Fig. 7. Increased ribosome collision in the RPL3L-deficient heart.

a, b Venn diagrams for the number of disome peaks in the heart of Rpl3l^+/+ or Rpl3l^−/− mice (n = 4 mice) (a) as well as for the number of Pro/Ala codons with significantly increased ribosome occupancy at the A-site in the heart of Rpl3l^−/− mice compared with that of control mice (b). c Histogram for fold change in disome peak intensity in the heart of Rpl3l^−/− mice compared with that of control mice (n = 4 mice). The black dotted line corresponds to a fold change of 1. d GO analysis of genes with disome peaks in the heart of Rpl3l^+/+ or Rpl3l^−/− mice. P values were calculated as EASE scores, modified Fisher’s exact P values. The 10 GO terms with the smallest P values are listed. e Cumulative fraction for the fold change in protein expression in the heart of Rpl3l^−/− mice compared with that of control mice (n = 4 mice). The expression level of proteins was analyzed by DIA-based MS, and the results are shown for all proteins (n = 3376) and for those with disome peaks (n = 156) in a. The P value was calculated with the two-tailed Mann-Whitney U test. Source data are provided as a Source Data file.

Fig. 8. Loss of RPL3L attenuates the expression of proteins related to cardiac muscle contraction.

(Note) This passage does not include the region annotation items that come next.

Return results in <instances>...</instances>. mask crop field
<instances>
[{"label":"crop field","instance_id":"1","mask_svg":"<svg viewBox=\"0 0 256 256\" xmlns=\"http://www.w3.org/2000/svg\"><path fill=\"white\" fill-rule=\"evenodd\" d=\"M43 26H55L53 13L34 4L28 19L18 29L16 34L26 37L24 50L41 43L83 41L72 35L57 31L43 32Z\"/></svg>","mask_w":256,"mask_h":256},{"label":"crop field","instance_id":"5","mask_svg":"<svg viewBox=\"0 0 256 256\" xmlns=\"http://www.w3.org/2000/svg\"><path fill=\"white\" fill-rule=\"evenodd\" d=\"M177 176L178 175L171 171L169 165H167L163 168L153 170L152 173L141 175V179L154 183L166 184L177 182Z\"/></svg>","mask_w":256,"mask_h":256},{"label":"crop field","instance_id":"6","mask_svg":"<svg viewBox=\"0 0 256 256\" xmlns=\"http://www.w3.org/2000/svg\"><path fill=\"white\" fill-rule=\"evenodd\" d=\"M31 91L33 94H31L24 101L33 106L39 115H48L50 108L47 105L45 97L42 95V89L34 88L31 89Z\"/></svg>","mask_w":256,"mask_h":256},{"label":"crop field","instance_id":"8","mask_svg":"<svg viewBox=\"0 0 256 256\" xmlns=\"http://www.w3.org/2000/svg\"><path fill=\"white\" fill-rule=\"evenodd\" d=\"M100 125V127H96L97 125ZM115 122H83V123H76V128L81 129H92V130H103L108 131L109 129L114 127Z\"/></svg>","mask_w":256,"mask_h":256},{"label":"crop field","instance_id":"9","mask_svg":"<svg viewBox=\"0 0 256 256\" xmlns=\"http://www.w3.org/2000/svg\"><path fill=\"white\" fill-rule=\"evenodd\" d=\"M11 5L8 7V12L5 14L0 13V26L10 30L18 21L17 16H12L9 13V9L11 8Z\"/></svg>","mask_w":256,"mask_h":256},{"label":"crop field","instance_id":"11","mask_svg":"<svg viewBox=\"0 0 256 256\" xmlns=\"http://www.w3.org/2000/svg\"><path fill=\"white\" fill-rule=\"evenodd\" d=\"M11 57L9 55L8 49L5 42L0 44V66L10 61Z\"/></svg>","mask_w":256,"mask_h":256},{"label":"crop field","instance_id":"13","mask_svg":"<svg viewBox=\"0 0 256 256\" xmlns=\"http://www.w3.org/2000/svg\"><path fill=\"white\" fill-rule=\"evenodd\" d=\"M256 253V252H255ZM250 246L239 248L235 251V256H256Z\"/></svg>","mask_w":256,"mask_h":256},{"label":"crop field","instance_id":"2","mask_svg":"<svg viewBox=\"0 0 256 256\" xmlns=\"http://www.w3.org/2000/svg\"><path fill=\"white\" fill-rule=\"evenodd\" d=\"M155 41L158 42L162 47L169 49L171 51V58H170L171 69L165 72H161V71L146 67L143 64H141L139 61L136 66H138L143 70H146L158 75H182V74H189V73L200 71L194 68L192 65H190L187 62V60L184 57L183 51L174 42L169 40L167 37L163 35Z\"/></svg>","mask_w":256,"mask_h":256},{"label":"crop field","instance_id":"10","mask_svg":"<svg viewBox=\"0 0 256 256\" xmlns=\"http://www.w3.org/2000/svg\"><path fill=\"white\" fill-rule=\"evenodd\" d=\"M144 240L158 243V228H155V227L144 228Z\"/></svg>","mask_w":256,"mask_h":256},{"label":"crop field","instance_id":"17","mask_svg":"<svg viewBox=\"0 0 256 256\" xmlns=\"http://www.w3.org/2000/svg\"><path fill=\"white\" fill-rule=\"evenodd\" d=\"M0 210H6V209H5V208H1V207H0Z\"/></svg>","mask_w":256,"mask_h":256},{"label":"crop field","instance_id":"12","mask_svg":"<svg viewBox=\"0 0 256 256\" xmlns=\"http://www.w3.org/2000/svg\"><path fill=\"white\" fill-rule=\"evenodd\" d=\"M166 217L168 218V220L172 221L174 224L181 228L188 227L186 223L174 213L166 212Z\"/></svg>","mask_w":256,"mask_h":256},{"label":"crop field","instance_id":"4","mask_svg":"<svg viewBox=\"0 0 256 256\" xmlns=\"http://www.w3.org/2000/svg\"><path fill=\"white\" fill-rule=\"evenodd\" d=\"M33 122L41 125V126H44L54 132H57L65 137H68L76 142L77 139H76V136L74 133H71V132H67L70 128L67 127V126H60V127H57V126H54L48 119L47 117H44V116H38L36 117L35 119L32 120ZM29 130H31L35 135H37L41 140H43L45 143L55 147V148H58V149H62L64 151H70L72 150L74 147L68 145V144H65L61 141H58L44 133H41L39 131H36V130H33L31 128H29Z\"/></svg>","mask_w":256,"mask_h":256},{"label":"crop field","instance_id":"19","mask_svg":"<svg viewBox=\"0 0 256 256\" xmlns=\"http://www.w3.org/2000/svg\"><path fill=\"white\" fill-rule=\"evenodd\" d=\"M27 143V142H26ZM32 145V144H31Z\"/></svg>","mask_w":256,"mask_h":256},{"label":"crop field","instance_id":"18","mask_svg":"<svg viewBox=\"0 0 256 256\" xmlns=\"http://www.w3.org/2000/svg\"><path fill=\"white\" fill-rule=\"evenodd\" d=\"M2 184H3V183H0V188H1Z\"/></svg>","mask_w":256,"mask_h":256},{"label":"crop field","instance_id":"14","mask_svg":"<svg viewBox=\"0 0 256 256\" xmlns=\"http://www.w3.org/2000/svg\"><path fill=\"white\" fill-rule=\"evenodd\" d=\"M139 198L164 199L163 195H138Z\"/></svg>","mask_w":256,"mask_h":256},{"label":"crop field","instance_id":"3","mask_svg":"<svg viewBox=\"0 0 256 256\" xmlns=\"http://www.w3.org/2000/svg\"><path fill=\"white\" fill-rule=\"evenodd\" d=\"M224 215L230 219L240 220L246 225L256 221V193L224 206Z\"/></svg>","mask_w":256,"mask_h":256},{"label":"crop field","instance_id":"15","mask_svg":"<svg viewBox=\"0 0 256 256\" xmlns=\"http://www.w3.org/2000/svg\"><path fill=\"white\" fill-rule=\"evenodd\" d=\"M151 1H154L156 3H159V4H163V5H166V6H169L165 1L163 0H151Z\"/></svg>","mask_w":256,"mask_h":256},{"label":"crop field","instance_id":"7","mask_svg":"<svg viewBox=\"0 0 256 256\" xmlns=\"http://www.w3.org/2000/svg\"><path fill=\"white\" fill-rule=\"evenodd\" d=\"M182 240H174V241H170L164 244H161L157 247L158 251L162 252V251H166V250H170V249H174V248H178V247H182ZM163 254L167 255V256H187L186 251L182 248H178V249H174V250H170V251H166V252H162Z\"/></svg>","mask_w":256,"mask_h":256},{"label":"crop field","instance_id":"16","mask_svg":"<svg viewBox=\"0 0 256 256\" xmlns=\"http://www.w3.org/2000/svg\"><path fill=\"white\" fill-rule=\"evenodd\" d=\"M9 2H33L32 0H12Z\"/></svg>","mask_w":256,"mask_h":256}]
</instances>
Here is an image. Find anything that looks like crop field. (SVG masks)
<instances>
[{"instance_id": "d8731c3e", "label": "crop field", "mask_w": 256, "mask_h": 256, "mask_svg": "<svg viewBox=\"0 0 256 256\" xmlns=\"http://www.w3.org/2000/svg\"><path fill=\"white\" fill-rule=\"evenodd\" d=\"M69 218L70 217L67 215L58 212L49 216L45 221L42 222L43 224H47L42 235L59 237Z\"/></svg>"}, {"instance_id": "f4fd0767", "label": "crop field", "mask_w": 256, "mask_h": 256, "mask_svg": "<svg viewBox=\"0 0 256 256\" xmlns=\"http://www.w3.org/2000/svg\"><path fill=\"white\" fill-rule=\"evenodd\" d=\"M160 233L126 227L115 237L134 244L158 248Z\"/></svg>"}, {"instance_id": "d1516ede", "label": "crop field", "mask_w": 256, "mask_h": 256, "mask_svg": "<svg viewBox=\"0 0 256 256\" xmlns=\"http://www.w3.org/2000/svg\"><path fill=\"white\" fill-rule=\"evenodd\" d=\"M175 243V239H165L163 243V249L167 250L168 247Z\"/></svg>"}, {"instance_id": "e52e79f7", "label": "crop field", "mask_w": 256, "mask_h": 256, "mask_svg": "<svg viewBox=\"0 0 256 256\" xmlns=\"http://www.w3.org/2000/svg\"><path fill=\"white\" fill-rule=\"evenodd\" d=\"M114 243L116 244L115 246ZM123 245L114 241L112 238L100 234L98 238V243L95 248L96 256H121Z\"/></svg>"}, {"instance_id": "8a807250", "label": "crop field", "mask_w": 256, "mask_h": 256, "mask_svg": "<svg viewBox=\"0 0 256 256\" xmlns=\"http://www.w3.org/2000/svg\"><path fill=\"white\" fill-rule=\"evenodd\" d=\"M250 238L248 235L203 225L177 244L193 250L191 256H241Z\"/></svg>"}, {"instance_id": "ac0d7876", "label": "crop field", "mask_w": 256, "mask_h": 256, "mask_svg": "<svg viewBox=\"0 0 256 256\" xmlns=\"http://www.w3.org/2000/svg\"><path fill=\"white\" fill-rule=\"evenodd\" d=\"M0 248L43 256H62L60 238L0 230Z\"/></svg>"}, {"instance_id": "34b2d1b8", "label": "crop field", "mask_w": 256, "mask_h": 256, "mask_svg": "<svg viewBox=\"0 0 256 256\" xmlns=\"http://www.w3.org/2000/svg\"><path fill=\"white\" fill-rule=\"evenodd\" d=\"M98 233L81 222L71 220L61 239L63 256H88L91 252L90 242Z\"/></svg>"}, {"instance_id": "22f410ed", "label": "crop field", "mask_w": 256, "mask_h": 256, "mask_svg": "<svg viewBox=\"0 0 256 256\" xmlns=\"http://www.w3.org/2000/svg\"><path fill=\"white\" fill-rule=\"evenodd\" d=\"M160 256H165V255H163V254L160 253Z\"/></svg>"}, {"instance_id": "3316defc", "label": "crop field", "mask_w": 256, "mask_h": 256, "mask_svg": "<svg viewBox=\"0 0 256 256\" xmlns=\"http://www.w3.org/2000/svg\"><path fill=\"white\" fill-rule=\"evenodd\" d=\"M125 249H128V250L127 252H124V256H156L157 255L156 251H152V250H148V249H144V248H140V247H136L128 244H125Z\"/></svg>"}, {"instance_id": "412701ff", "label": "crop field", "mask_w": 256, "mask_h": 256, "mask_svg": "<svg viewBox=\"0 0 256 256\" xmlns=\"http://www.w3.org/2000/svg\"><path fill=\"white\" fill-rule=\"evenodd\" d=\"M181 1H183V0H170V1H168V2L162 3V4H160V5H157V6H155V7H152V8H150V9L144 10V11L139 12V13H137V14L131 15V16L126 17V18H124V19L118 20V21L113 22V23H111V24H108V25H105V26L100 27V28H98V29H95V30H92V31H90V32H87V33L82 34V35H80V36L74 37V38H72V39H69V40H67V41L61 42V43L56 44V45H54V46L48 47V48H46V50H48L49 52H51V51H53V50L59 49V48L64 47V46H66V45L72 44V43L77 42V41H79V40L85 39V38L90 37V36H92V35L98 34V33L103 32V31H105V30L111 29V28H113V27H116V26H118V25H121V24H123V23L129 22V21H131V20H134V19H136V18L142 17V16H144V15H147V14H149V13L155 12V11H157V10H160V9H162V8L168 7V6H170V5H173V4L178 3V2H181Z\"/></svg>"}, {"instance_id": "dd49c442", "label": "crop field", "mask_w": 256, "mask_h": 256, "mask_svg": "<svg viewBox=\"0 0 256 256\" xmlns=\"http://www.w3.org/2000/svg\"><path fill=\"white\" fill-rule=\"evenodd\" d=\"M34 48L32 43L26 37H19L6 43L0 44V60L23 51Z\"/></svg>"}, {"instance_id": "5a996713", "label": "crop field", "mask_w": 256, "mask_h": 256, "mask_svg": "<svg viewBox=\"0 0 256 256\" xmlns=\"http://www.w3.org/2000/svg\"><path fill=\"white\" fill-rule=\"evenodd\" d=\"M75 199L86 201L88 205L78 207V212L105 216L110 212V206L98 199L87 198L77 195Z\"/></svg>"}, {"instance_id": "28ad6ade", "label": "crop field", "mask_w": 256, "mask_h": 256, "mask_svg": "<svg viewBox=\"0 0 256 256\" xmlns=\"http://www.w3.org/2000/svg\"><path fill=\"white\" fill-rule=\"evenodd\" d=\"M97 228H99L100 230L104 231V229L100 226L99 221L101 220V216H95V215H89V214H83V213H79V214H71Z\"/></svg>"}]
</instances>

a Venn diagram showing the number of genes related to cardiac muscle contraction or dilated cardiomyopathy (DCM) as well as of those with differential ribosome occupancy at Pro/Ala codons or with disome peaks in the heart of Rpl3l^+/+ or Rpl3l^−/− mice (n = 4 mice). b Cumulative fraction for the fold change in protein expression in the heart of Rpl3l^−/− mice compared with that of control mice (n = 4 mice). The expression level of proteins was analyzed by DIA-based MS, and the results are shown for all proteins (n = 3376) and for those encoded by the overlapping genes enclosed by the red boundaries in a (n = 12). The P value was calculated with the two-tailed Mann-Whitney U test. c Venn diagram showing the number of genes for mitochondrial respiratory complex subunits encoded by the nuclear genome as well as of those with differential ribosome occupancy at Pro/Ala codons or with disome peaks in the heart of Rpl3l^+/+ or Rpl3l^−/− mice (n = 4 mice). d Cumulative fraction for the fold change in protein expression in the heart of Rpl3l^−/− mice compared with that of control mice (n = 4 mice). The expression level of proteins was analyzed by DIA-based MS, and the results are shown for all proteins (n = 3376) and for those encoded by the overlapping genes enclosed by the red boundaries in c (n = 35). The P value was calculated with the two-tailed Mann-Whitney U test. Source data are provided as a Source Data file.